The company entered Michigan in a big way in 2000 with the purchase of Old Kent Financial, at the time its largest acquisition, valued then at $4.9 billion. It entered Florida in 1989, following snowbird Cincinnatians there, and amplified its presence in 2004 with the purchase of First National Bankshares of Naples, a deal valued at the time at $1.6 billion.
Under Schaefer, Fifth Third made more than two dozen acquisitions, growing from a regional bank into a “super-regional” operating in 10 states. But the rapid-fire acquisitions created its own issues, and federal regulators placed a temporary moratorium on acquisitions for several months in 2002 and 2003 to allow Fifth Third time to upgrade its internal controls.
Kevin Kabat succeeded Schaefer as CEO in 2007 on the eve of the biggest financial crisis since the Great Depression. Fifth Third, like most financial institutions, saw the price of its shares fall dramatically. Kabat improved the bank’s efficiency and upgraded its technology and left the bank in a much stronger position when he stepped down in 2015. He was succeeded by Greg Carmichael, who committed to the growth strategy in the Southeast markets.
In 2022, the board gave the CEO title to Spence, who joined Fifth Third in 2015 as chief strategy officer and led the bank’s consumer bank, payments, and strategy work before being named president in 2020. Prior to Fifth Third, Spence was a senior partner in the financial services practice at Oliver Wyman, a global strategy and consulting firm.

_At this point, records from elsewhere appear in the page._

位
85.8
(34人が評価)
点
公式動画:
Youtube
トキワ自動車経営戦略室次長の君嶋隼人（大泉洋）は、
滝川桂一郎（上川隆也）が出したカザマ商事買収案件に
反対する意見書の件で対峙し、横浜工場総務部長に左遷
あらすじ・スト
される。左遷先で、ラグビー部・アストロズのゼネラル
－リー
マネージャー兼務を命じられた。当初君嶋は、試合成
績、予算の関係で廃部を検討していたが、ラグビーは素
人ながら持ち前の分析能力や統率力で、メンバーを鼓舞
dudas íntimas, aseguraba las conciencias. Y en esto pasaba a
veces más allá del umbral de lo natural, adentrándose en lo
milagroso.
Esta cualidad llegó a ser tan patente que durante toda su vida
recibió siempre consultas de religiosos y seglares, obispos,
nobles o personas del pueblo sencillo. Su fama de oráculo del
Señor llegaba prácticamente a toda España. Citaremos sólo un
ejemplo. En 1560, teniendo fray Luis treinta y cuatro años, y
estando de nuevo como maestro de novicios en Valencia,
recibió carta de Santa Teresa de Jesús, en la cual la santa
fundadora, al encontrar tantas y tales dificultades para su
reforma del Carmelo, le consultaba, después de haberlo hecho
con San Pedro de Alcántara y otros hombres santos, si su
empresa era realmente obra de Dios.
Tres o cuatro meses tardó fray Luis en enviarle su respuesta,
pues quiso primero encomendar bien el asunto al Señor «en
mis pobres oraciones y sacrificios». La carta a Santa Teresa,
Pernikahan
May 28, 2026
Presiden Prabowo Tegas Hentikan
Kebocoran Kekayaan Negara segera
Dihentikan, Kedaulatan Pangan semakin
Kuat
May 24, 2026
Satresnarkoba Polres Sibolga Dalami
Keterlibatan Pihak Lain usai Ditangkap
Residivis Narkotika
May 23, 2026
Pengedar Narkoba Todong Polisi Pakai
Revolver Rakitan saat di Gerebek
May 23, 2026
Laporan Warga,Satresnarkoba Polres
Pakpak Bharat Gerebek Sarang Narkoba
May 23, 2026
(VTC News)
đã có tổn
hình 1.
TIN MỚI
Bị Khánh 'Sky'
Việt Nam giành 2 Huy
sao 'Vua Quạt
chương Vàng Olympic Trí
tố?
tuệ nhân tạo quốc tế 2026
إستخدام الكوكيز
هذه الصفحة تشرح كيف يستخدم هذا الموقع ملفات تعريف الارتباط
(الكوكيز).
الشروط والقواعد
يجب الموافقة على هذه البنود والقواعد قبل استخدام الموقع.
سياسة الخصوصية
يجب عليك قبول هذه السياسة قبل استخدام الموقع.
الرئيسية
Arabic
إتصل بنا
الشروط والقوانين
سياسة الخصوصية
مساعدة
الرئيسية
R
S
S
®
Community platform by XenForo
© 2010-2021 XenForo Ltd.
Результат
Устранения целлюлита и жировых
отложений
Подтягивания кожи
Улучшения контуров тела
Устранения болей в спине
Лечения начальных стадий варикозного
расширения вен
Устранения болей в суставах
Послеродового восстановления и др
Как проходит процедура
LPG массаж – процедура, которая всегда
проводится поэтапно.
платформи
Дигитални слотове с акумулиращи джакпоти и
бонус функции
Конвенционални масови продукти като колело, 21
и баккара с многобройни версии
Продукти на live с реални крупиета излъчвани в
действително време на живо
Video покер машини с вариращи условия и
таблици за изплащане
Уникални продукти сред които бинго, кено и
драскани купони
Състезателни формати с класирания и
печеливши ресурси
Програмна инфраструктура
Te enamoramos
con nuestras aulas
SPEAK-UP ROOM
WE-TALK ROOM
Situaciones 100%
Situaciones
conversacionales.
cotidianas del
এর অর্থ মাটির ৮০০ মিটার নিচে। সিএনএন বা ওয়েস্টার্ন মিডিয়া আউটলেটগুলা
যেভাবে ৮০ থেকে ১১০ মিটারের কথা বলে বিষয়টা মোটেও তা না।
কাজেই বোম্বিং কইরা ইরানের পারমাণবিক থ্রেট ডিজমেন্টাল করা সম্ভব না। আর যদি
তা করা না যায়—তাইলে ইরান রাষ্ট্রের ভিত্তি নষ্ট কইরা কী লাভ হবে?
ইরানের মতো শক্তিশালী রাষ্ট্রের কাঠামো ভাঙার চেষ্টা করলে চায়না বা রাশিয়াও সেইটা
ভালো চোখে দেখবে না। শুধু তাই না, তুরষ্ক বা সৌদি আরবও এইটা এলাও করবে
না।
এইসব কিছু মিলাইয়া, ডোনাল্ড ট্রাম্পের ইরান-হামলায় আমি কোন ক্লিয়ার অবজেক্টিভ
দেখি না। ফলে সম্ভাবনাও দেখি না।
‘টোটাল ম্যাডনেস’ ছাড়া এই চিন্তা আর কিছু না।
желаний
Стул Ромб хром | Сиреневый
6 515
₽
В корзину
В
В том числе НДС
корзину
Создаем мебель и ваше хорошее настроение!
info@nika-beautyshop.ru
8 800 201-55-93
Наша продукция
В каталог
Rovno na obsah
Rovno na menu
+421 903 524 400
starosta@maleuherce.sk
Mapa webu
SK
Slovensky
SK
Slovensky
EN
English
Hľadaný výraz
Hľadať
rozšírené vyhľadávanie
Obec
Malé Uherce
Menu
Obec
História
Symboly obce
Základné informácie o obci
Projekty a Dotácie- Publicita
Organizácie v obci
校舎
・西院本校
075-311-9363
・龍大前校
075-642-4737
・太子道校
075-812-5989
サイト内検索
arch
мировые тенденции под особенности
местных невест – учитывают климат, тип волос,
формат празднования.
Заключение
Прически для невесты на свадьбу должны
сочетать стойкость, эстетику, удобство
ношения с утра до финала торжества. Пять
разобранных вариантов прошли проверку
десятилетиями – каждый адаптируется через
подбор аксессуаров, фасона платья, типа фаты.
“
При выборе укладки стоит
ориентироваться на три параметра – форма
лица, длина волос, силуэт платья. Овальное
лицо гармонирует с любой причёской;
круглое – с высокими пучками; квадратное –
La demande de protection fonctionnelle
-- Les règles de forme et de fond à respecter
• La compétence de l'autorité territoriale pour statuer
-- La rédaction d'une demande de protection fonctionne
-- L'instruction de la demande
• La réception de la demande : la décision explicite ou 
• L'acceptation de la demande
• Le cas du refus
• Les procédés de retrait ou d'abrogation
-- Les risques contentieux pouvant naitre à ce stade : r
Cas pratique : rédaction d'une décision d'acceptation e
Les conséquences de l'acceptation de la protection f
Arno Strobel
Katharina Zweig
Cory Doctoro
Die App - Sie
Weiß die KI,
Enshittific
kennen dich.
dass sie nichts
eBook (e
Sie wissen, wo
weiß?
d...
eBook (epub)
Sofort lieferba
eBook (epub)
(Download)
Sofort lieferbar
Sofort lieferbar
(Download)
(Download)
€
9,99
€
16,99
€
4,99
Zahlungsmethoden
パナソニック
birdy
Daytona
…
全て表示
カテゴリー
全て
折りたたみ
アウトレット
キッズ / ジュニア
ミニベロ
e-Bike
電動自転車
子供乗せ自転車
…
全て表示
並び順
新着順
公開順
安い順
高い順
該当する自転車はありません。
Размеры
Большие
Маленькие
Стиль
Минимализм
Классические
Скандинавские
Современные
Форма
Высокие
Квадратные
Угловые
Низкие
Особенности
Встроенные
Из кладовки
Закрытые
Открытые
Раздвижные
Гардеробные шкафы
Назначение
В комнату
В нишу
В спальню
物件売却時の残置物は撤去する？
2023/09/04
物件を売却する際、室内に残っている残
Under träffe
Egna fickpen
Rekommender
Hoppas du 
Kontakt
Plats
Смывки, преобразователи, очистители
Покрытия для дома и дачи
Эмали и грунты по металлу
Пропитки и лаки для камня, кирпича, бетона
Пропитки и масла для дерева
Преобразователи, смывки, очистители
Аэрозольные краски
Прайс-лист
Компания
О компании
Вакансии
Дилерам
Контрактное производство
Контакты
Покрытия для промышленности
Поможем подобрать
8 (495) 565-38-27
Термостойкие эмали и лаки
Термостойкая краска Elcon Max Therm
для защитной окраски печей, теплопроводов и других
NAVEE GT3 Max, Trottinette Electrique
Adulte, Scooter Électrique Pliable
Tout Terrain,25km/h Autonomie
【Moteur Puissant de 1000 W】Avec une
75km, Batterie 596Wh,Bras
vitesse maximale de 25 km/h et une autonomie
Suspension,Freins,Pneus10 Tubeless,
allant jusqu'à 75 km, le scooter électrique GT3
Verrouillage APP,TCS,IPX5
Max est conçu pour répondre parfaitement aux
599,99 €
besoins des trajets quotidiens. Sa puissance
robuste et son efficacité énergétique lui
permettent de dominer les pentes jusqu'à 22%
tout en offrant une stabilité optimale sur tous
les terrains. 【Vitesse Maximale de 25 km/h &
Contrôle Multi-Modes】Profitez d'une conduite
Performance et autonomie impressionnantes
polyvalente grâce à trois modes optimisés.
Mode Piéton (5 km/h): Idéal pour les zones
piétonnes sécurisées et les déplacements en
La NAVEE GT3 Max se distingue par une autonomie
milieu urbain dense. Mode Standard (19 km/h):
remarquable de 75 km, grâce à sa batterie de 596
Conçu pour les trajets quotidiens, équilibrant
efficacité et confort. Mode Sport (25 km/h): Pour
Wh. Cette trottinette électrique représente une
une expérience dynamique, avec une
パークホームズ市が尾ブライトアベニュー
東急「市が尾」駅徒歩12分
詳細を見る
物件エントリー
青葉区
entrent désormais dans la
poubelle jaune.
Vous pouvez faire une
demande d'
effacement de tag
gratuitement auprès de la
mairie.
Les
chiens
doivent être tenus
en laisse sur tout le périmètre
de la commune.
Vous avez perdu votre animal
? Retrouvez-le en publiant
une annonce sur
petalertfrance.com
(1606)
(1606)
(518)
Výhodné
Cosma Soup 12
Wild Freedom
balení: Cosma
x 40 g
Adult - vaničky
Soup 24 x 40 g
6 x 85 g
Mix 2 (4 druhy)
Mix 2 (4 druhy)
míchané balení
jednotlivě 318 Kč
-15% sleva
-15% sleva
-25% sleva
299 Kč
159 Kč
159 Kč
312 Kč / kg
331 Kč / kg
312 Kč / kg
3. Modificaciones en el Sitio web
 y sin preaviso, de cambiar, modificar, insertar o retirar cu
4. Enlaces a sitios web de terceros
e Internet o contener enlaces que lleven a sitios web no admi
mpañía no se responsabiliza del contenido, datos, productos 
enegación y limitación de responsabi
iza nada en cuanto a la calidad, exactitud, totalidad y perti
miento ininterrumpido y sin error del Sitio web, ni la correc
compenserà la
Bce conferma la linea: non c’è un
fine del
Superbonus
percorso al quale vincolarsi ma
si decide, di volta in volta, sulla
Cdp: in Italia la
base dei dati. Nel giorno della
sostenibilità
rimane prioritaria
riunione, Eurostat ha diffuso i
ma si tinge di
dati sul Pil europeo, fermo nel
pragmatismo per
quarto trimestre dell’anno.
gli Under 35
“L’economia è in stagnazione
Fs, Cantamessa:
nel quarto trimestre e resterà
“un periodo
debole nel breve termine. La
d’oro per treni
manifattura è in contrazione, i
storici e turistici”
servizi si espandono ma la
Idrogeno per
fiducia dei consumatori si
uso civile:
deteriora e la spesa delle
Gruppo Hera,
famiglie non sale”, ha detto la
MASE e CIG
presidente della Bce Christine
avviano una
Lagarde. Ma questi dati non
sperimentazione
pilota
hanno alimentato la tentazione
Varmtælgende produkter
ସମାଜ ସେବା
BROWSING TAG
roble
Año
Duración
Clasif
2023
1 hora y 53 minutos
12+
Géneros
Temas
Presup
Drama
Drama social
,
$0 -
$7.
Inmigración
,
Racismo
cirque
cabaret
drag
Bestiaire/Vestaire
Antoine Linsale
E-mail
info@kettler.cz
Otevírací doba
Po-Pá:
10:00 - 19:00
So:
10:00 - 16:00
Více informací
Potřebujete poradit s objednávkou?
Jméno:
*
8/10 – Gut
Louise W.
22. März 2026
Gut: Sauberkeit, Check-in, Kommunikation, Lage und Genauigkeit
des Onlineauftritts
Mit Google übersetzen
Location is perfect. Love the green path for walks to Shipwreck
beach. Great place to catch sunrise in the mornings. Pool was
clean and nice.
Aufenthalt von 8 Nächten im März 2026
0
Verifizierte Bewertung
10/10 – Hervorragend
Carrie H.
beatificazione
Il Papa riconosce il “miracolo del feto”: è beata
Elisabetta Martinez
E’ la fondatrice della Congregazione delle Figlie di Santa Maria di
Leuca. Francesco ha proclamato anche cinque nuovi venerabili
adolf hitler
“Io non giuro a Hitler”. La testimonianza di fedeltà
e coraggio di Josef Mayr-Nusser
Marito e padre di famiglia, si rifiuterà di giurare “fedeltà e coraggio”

A successful integration of Comerica is tops on his to-do list at the moment. When a financial analyst asked if he would consider another acquisition, Spence replied, “The focus really is on making sure that we get the Comerica customers converted and taken care of and that we make the company, from an employee perspective, feel like one company and that we get the expanded capabilities that both Fifth Third legacy customers and Comerica customers are going to benefit from.”
Although the bank’s growth focus now shifts to the Southwest, it continues to grow in Cincinnati, where it already holds a large share of the consumer financial market. The largest commercial lender in this region, Fifth Third has gained five percentage points in market share since 2019, says Feldmann.